-
Notifications
You must be signed in to change notification settings - Fork 30
New issue
Have a question about this project? Sign up for a free GitHub account to open an issue and contact its maintainers and the community.
By clicking “Sign up for GitHub”, you agree to our terms of service and privacy statement. We’ll occasionally send you account related emails.
Already on GitHub? Sign in to your account
Pick a software license! #4
Comments
GPLv3 definitely seems like a solid choice. Mainly, let's stay away from MIT to prevent HFs from trying to commodify and sell our software and pass it off ac their own.

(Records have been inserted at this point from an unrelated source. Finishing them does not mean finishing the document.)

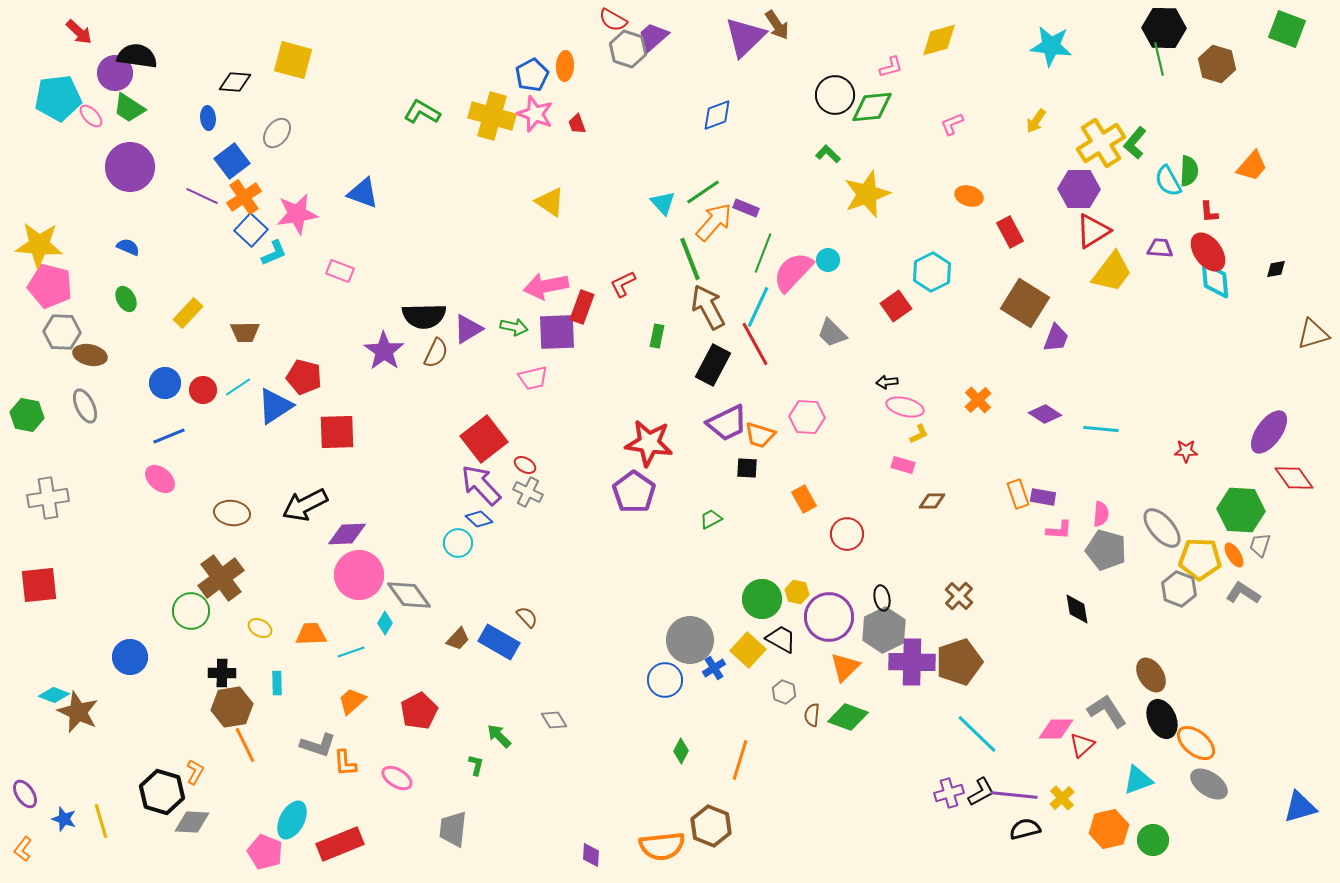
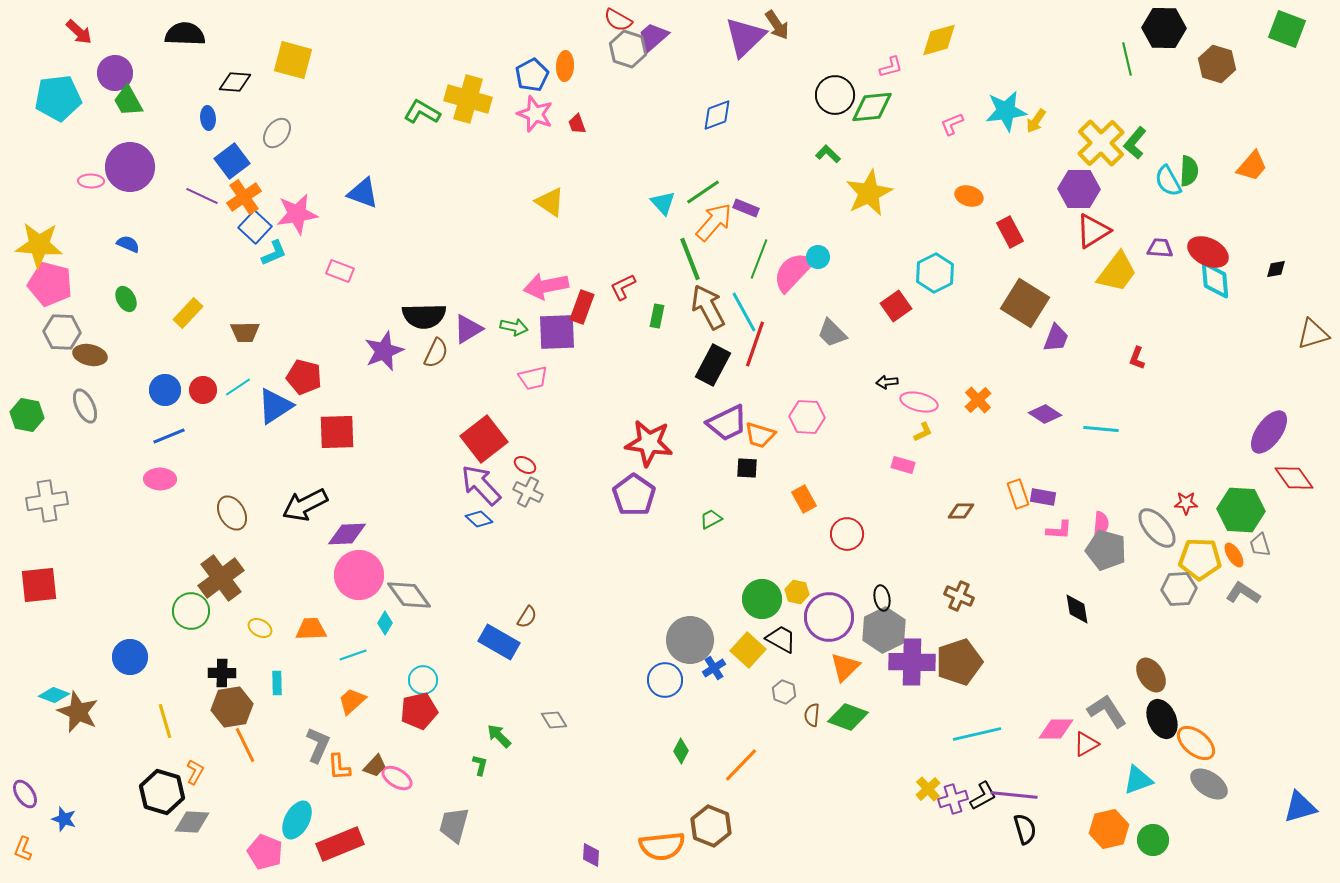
red semicircle at (613, 20): moved 5 px right
cyan star at (1051, 46): moved 45 px left, 65 px down; rotated 15 degrees counterclockwise
black semicircle at (137, 56): moved 48 px right, 22 px up; rotated 6 degrees counterclockwise
green line at (1159, 59): moved 32 px left
green trapezoid at (129, 108): moved 1 px left, 7 px up; rotated 28 degrees clockwise
pink ellipse at (91, 116): moved 65 px down; rotated 45 degrees counterclockwise
yellow cross at (492, 116): moved 24 px left, 17 px up
yellow cross at (1101, 143): rotated 12 degrees counterclockwise
yellow star at (867, 194): moved 2 px right, 1 px up; rotated 6 degrees counterclockwise
red L-shape at (1209, 212): moved 72 px left, 146 px down; rotated 25 degrees clockwise
blue square at (251, 230): moved 4 px right, 3 px up
blue semicircle at (128, 247): moved 3 px up
red ellipse at (1208, 252): rotated 27 degrees counterclockwise
green line at (763, 253): moved 4 px left, 6 px down
cyan circle at (828, 260): moved 10 px left, 3 px up
cyan hexagon at (932, 272): moved 3 px right, 1 px down
yellow trapezoid at (1112, 272): moved 5 px right
red L-shape at (623, 284): moved 3 px down
pink pentagon at (50, 286): moved 2 px up
cyan line at (758, 307): moved 14 px left, 5 px down; rotated 54 degrees counterclockwise
green rectangle at (657, 336): moved 20 px up
red line at (755, 344): rotated 48 degrees clockwise
purple star at (384, 351): rotated 15 degrees clockwise
blue circle at (165, 383): moved 7 px down
pink ellipse at (905, 407): moved 14 px right, 5 px up
yellow L-shape at (919, 434): moved 4 px right, 2 px up
red star at (1186, 451): moved 52 px down
pink ellipse at (160, 479): rotated 40 degrees counterclockwise
purple pentagon at (634, 492): moved 3 px down
gray cross at (48, 498): moved 1 px left, 3 px down
brown diamond at (932, 501): moved 29 px right, 10 px down
brown ellipse at (232, 513): rotated 52 degrees clockwise
pink semicircle at (1101, 514): moved 10 px down
gray ellipse at (1162, 528): moved 5 px left
cyan circle at (458, 543): moved 35 px left, 137 px down
gray trapezoid at (1260, 545): rotated 35 degrees counterclockwise
gray hexagon at (1179, 589): rotated 24 degrees counterclockwise
brown cross at (959, 596): rotated 20 degrees counterclockwise
brown semicircle at (527, 617): rotated 75 degrees clockwise
orange trapezoid at (311, 634): moved 5 px up
brown trapezoid at (458, 639): moved 83 px left, 127 px down
cyan line at (351, 652): moved 2 px right, 3 px down
red pentagon at (419, 711): rotated 15 degrees clockwise
cyan line at (977, 734): rotated 57 degrees counterclockwise
gray L-shape at (318, 745): rotated 84 degrees counterclockwise
red triangle at (1082, 745): moved 4 px right, 1 px up; rotated 12 degrees clockwise
orange line at (740, 760): moved 1 px right, 5 px down; rotated 27 degrees clockwise
orange L-shape at (345, 763): moved 6 px left, 4 px down
green L-shape at (476, 765): moved 4 px right
black L-shape at (981, 792): moved 2 px right, 4 px down
purple cross at (949, 793): moved 4 px right, 6 px down
yellow cross at (1062, 798): moved 134 px left, 9 px up
cyan ellipse at (292, 820): moved 5 px right
yellow line at (101, 821): moved 64 px right, 100 px up
gray trapezoid at (453, 829): moved 1 px right, 4 px up; rotated 9 degrees clockwise
black semicircle at (1025, 829): rotated 88 degrees clockwise
orange L-shape at (23, 849): rotated 15 degrees counterclockwise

Maybe we can use the Apache license so if they try to sell our software it's clear that it's ours and it's free! |
The 3-Clause BSD License is also a good candidate. This website explains several popular licenses for open-source projects: |
here’s a good tool to look at options! https://chooser-beta.creativecommons.org/ my only preference is that the license doesn’t allow privatization. anybody that uses this repo needs to do so transparently and sharing their derivative works. imo we should find a way to democratize pull requests. my suggestion: set up a timeline for an issue, and once the options for pull requests are up and after a discussion period or whatever, whichever pull request has the most thumbs up gets merged in. we should get that process done first though, i’ll open a new issue for that. |
I don't know anything but can we have a custom license that explicitly bars certain entities from using code therein. |
That's not very F/LOSS tho
…On Thu, Feb 18, 2021, 21:11 mike donovan ***@***.***> wrote:
I don't know anything but can we have a custom license that explicitly
bars certain entities from using code therein.
—
You are receiving this because you commented.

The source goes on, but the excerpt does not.